» **INSTRUCTIONS TO FOLLOW**
Go through the listing and set it down exactly, leaving out its pictures.

» **EXERCISE DATA**
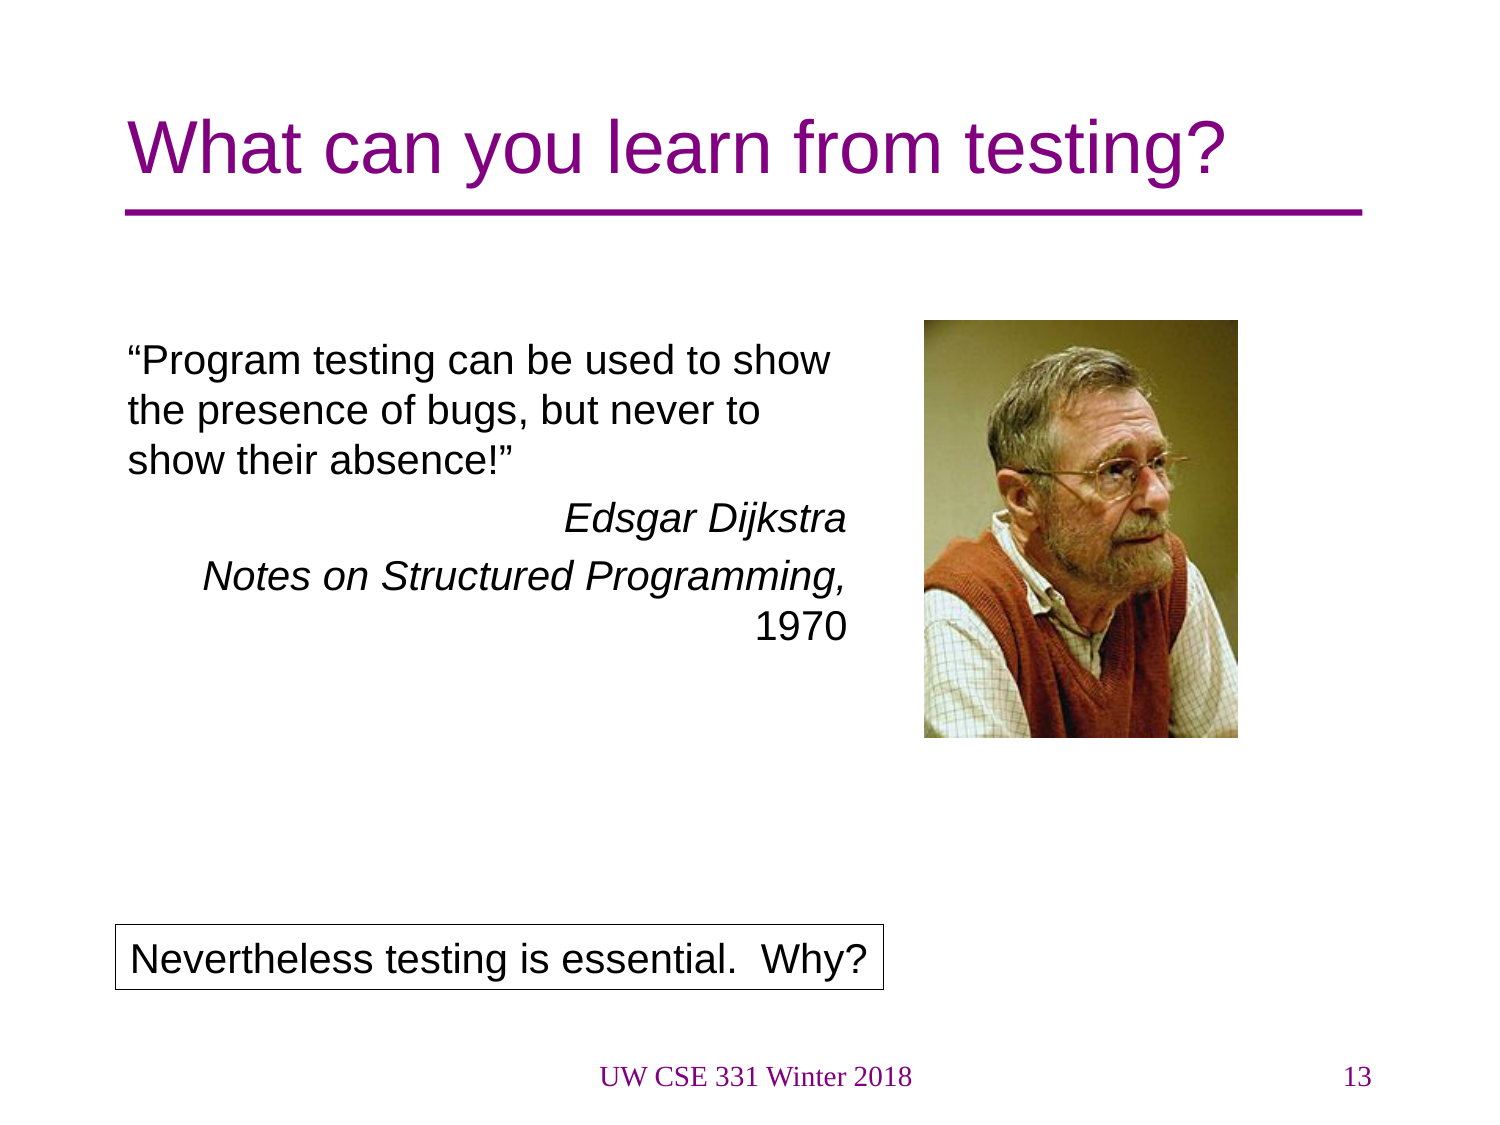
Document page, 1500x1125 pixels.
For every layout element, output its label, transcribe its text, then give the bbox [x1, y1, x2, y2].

text_box Nevertheless testing is essential. Why? [115, 924, 884, 990]
list “Program testing can be used to show the presence of bugs, but never to show their absence!” Edsgar Dijkstra Notes on Structured Programming, 1970 [112, 324, 863, 750]
footer UW CSE 331 Winter 2018 [474, 1049, 1038, 1125]
picture [924, 319, 1238, 738]
slide_number 13 [1074, 1049, 1388, 1125]
title What can you learn from testing? [112, 50, 1388, 238]
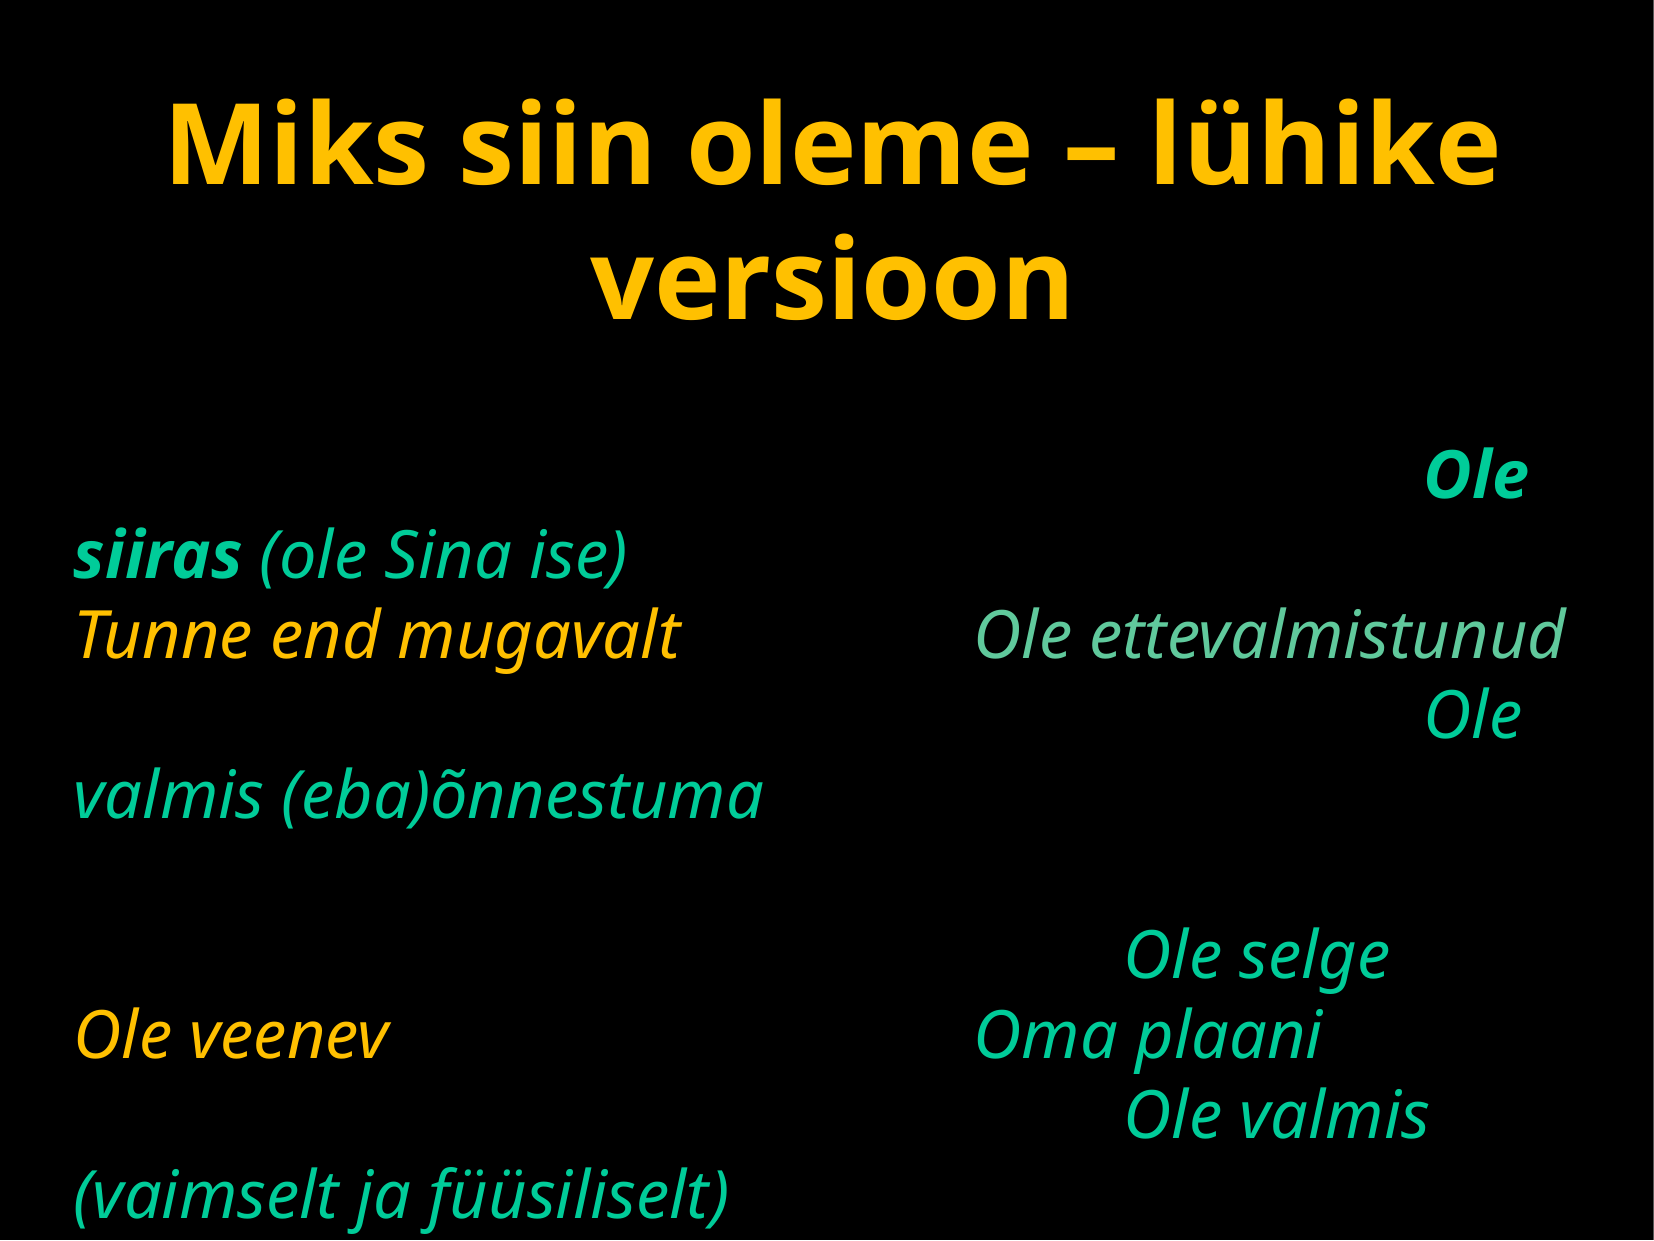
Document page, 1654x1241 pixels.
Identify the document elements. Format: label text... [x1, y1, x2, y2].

» **TASK OUTPUT**
Document page, 1500x1125 pixels.
For every layout element, output its label, transcribe its text, then give the bbox [x1, y1, x2, y2].

text_box Nevertheless testing is essential. Why? [115, 924, 884, 990]
list “Program testing can be used to show the presence of bugs, but never to show their absence!” Edsgar Dijkstra Notes on Structured Programming, 1970 [112, 324, 863, 750]
footer UW CSE 331 Winter 2018 [474, 1049, 1038, 1125]
picture [924, 319, 1238, 738]
slide_number 13 [1074, 1049, 1388, 1125]
title What can you learn from testing? [112, 50, 1388, 238]
Document page, 1654x1241 pixels.
Identify the document elements. Format: label text... [x1, y1, x2, y2].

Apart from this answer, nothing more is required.